Task material:
__________________________________________________

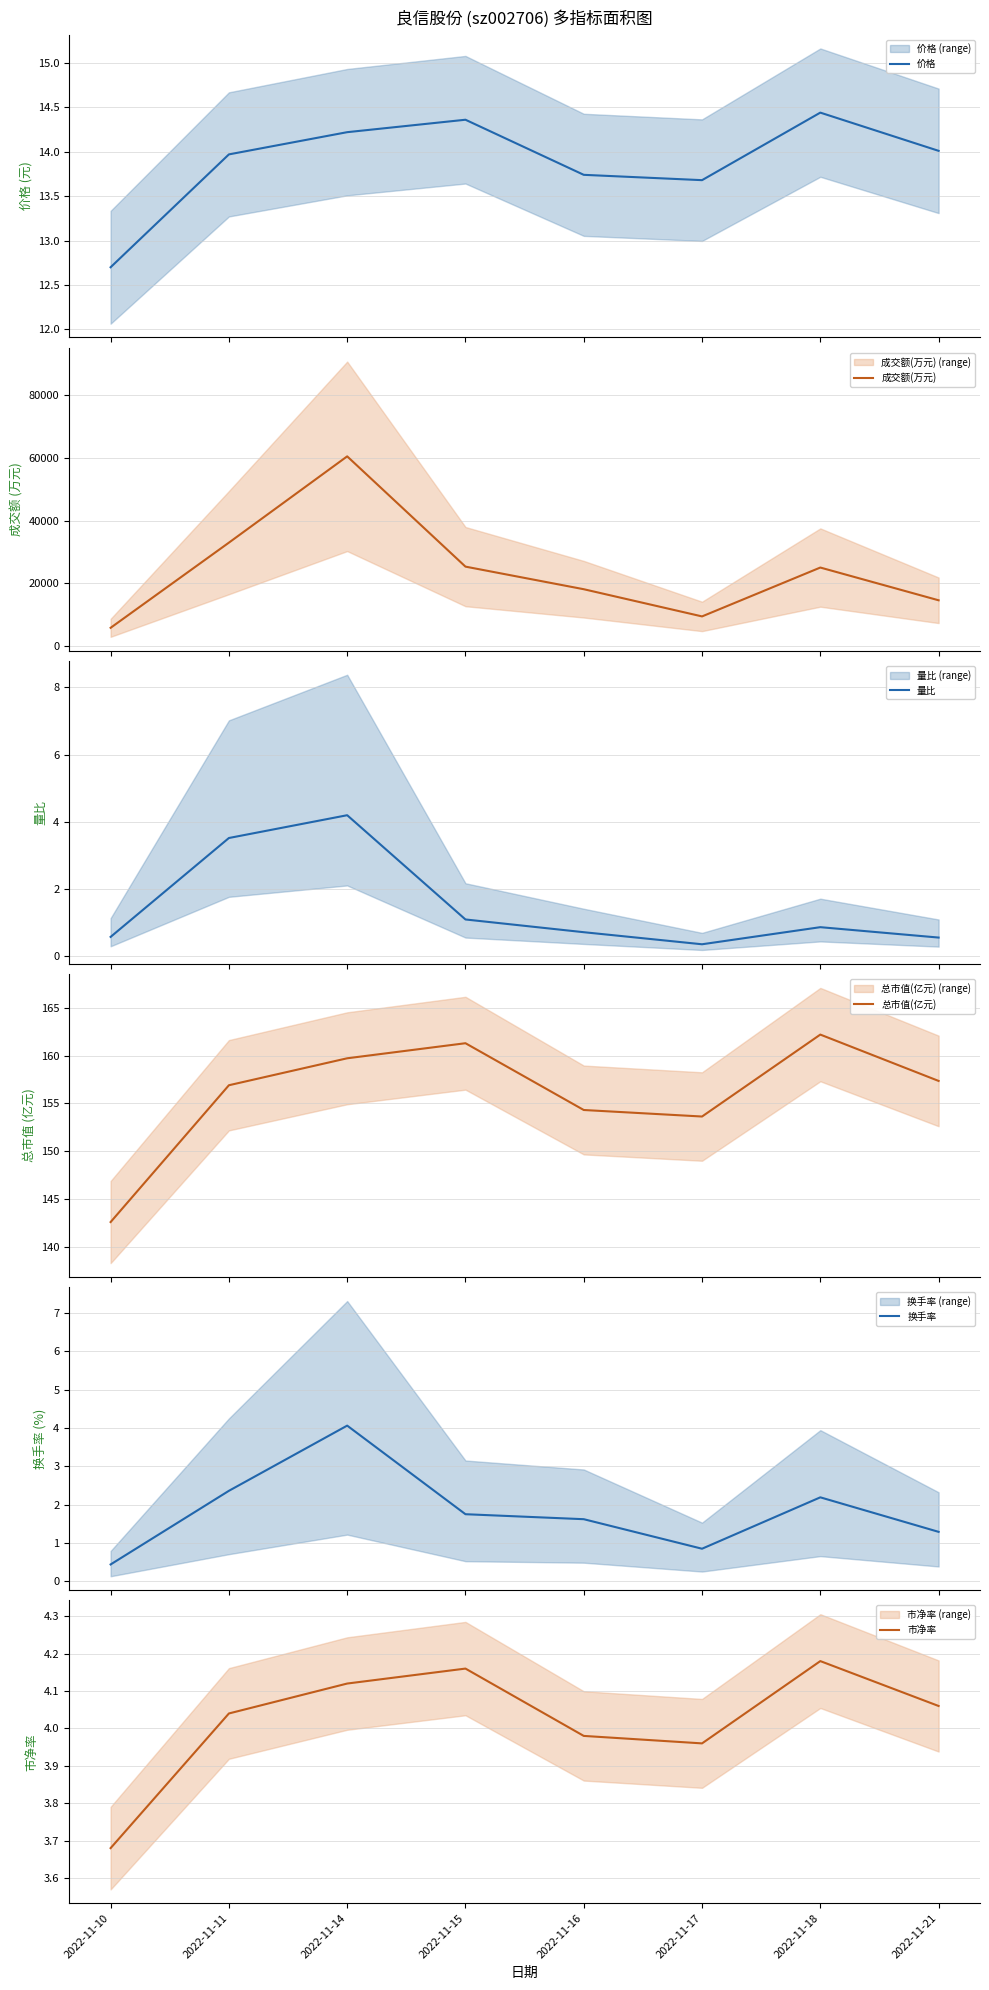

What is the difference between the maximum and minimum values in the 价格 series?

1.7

__________________________________________________

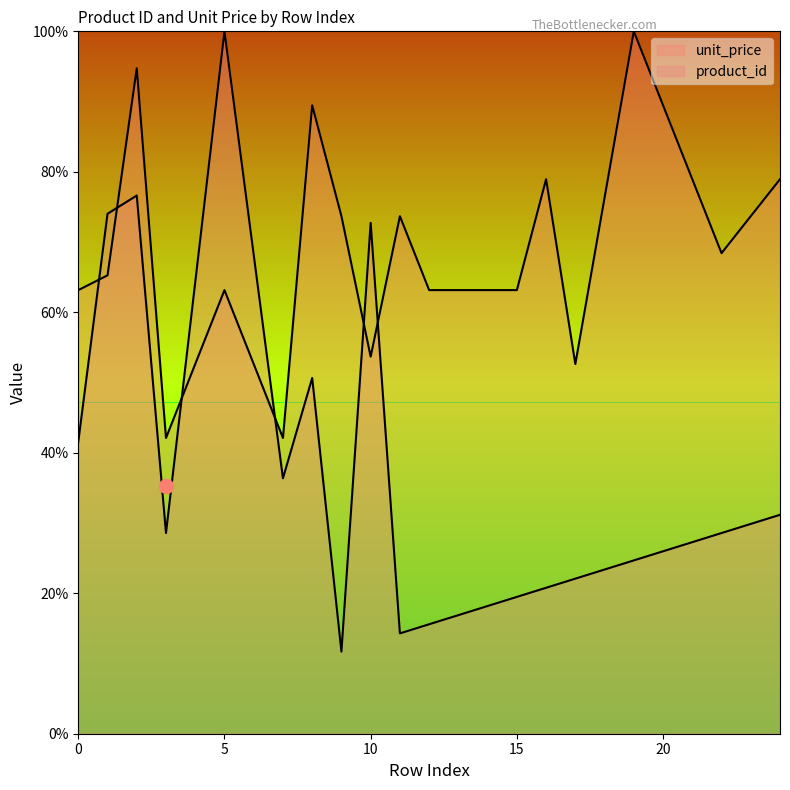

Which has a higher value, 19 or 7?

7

__________________________________________________

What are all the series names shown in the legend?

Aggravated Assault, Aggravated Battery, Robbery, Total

__________________________________________________

Lay out the lines from the one containing "What are all" through the one containing "Aggravated Assault, Aggravated" as a numbered list, leaving out any blank lines.

Response to the task:
1. What are all the series names shown in the legend?
2. Aggravated Assault, Aggravated Battery, Robbery, Total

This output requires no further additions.